## Begin Rows
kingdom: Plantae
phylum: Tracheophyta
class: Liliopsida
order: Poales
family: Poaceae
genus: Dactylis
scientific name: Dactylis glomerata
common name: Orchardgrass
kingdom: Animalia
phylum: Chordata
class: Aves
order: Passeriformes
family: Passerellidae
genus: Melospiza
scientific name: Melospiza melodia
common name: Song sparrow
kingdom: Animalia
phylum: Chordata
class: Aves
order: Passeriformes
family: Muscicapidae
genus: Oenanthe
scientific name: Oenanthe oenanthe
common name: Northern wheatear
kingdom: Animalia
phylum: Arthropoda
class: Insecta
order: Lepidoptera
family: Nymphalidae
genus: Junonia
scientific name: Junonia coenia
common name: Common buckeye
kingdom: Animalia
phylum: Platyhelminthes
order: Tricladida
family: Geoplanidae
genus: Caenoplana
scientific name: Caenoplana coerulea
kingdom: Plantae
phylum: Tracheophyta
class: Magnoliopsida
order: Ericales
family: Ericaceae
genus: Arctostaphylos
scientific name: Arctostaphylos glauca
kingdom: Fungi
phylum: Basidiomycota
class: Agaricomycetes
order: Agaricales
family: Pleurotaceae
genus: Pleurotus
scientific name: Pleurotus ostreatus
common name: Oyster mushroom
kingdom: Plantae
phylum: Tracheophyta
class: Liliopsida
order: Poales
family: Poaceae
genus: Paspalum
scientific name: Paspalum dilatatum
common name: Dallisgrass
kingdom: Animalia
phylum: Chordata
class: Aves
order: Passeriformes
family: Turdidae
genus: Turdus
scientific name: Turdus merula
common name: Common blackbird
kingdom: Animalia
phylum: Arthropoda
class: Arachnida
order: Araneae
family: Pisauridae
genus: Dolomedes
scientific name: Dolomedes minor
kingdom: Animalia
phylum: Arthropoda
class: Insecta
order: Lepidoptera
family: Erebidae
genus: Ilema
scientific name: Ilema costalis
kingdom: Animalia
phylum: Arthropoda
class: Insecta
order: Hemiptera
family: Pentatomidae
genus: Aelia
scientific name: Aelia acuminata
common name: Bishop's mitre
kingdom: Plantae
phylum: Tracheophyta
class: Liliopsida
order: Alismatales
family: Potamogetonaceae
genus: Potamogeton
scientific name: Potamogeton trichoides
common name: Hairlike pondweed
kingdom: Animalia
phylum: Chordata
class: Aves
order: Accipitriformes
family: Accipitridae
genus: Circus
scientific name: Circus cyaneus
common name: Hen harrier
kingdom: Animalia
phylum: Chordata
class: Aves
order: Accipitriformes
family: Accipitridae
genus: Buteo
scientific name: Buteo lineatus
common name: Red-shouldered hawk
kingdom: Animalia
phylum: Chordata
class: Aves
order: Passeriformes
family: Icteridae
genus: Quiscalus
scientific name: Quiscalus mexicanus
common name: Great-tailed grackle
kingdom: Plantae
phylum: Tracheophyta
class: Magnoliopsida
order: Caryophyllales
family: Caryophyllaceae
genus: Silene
## End Rows
Given request: Please copy out the item lines above word for word, starting with the line that contains "scientific name: Paspalum dilatatum" and continuing through the line that contains "genus: Quiscalus".

Written answer:
scientific name: Paspalum dilatatum
common name: Dallisgrass
kingdom: Animalia
phylum: Chordata
class: Aves
order: Passeriformes
family: Turdidae
genus: Turdus
scientific name: Turdus merula
common name: Common blackbird
kingdom: Animalia
phylum: Arthropoda
class: Arachnida
order: Araneae
family: Pisauridae
genus: Dolomedes
scientific name: Dolomedes minor
kingdom: Animalia
phylum: Arthropoda
class: Insecta
order: Lepidoptera
family: Erebidae
genus: Ilema
scientific name: Ilema costalis
kingdom: Animalia
phylum: Arthropoda
class: Insecta
order: Hemiptera
family: Pentatomidae
genus: Aelia
scientific name: Aelia acuminata
common name: Bishop's mitre
kingdom: Plantae
phylum: Tracheophyta
class: Liliopsida
order: Alismatales
family: Potamogetonaceae
genus: Potamogeton
scientific name: Potamogeton trichoides
common name: Hairlike pondweed
kingdom: Animalia
phylum: Chordata
class: Aves
order: Accipitriformes
family: Accipitridae
genus: Circus
scientific name: Circus cyaneus
common name: Hen harrier
kingdom: Animalia
phylum: Chordata
class: Aves
order: Accipitriformes
family: Accipitridae
genus: Buteo
scientific name: Buteo lineatus
common name: Red-shouldered hawk
kingdom: Animalia
phylum: Chordata
class: Aves
order: Passeriformes
family: Icteridae
genus: Quiscalus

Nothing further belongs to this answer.